All’inizio della primavera del 2025, Hudson si è recato nello studio di bike-fitting dell’Elite Edge di Harrogate, nel North Yorkshire, non per ricevere consigli, ma per raccogliere dati utili sulla sua performance.

I dati, per lui, sono la chiave per comprendere i propri limiti e le proprie potenzialità. Una volta ottenuti i risultati, Hudson non si è limitato a seguirli passivamente; ha analizzato le informazioni, unito le sue ricerche e progettato i propri piani di allenamento personalizzati.

Tom Denwood, che ha seguito Harry durante le sue gare nella squadra Harrogate Nova, descrive il suo approccio: "Harry prese i risultati, li analizzò personalmente, aggiunse le sue ricerche e creò i suoi piani di allenamento.
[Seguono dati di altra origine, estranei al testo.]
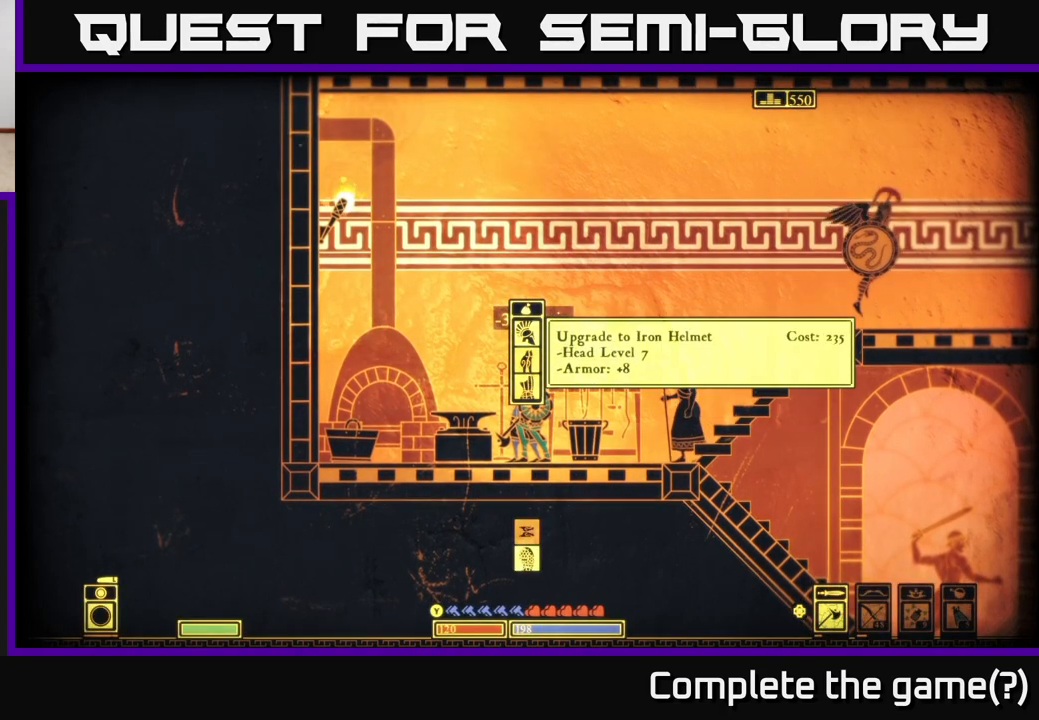
{"buttons": [], "left_stick": "center", "right_stick": "center", "events": [[167, "left_stick", "center"], [250, "left_stick", "up"], [417, "left_stick", "center"]]}
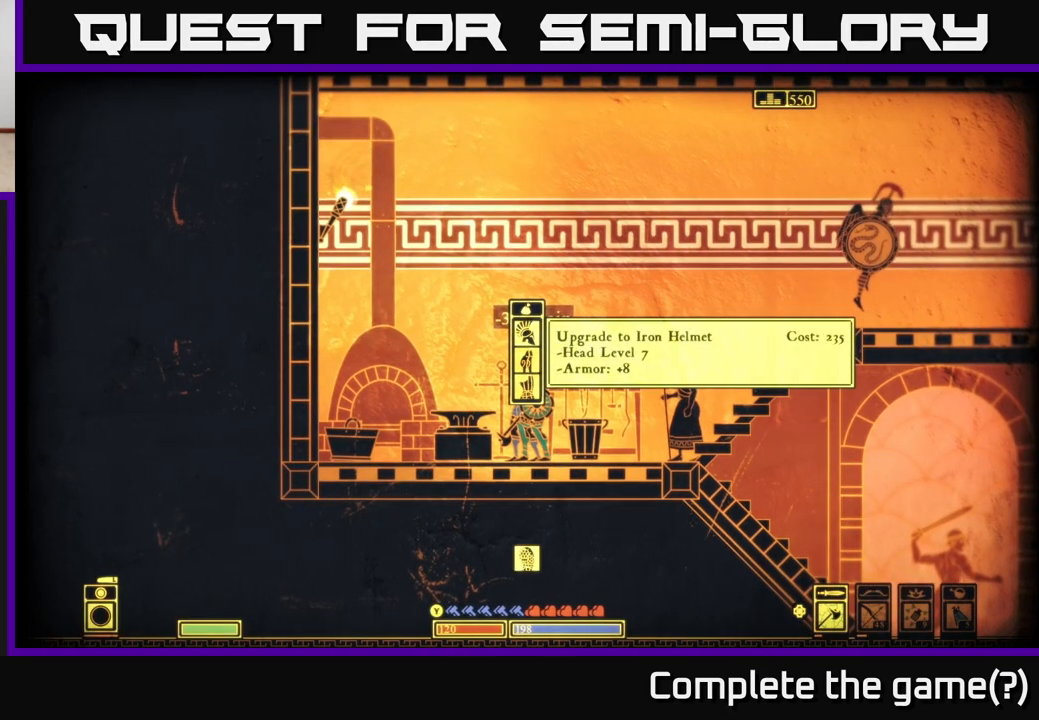
{"buttons": [], "left_stick": "center", "right_stick": "center", "events": [[50, "A", "down"], [150, "A", "up"], [250, "left_stick", "down"], [450, "left_stick", "center"]]}
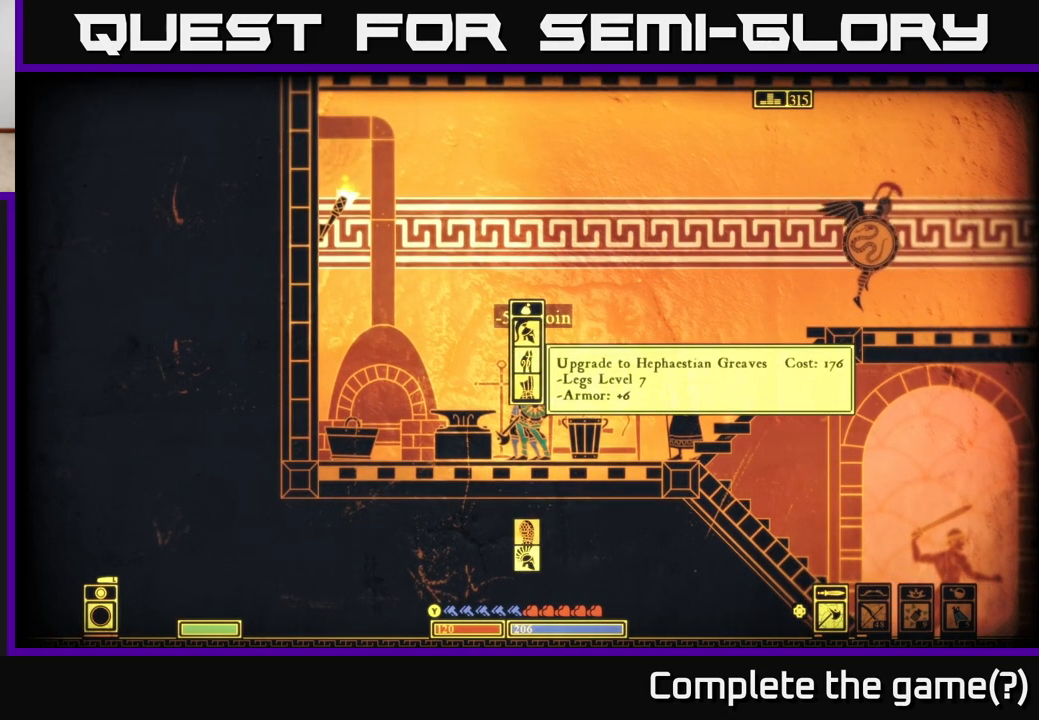
{"buttons": [], "left_stick": "center", "right_stick": "center", "events": [[117, "left_stick", "down"], [317, "left_stick", "center"], [383, "A", "down"], [483, "A", "up"]]}
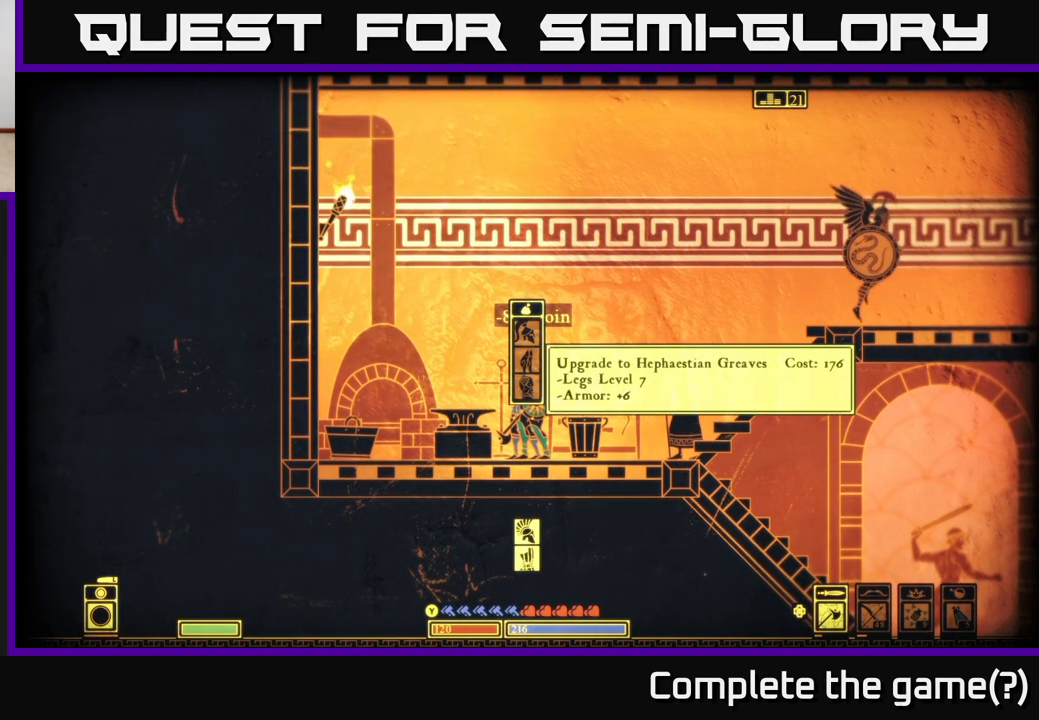
{"buttons": [], "left_stick": "center", "right_stick": "center", "events": [[150, "left_stick", "up"], [300, "A", "down"], [317, "left_stick", "center"], [400, "A", "up"]]}
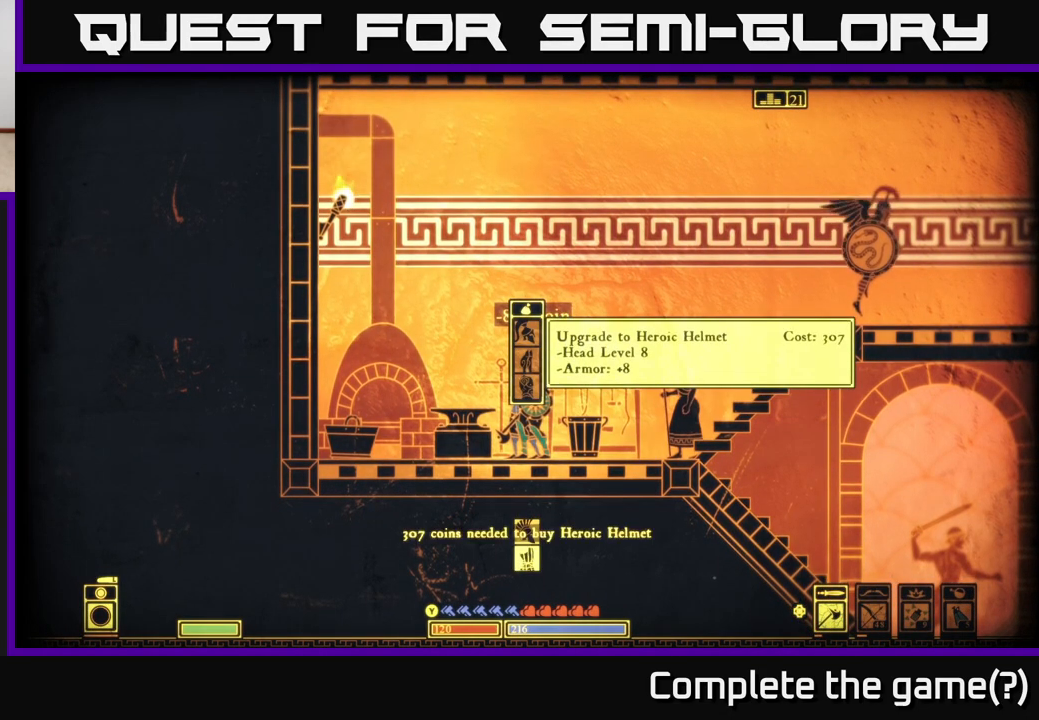
{"buttons": [], "left_stick": "down", "right_stick": "center", "events": [[33, "left_stick", "up"], [233, "left_stick", "center"], [383, "left_stick", "down"]]}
A quel punto, si stava allenando da solo".

Hudson, carisma e intelligenza rara

Questo metodo autodidatta di Hudson dimostra un’intelligenza sportiva rara, ma anche una determinazione incrollabile che lo ha portato ad affermarsi in un campo estremamente competitivo.

Il fatto che Hudson non segua una tradizionale figura di allenatore risalta in un'epoca in cui i giovani ciclisti sono spesso guidati da specialisti con anni di esperienza. È una strategia che ha suscitato sia ammirazione che scetticismo. Alcuni esperti ritengono che il supporto di un coach sia fondamentale per la crescita e il miglioramento di un atleta, mentre altri guardano a Harry come a un pioniere, in grado di dimostrare che la conoscenza e la volontà possono sovrastare le convenzioni.

I suoi metodi non tradizionali lo hanno trasformato in un vero e proprio caso studio nel mondo del ciclismo. La storia di Harry Hudson non è solo quella di un talento straordinario, ma anche un esempio di come la dedizione, la curiosità e la capacità di autogestirsi possano portare a risultati eccezionali.

Mentre il dibattito su quale sia l'approccio migliore alla formazione continua, Harry rimane fermo nella sua convinzione che, con i dati giusti e la giusta mentalità, ogni ciclista possa essere il proprio allenatore.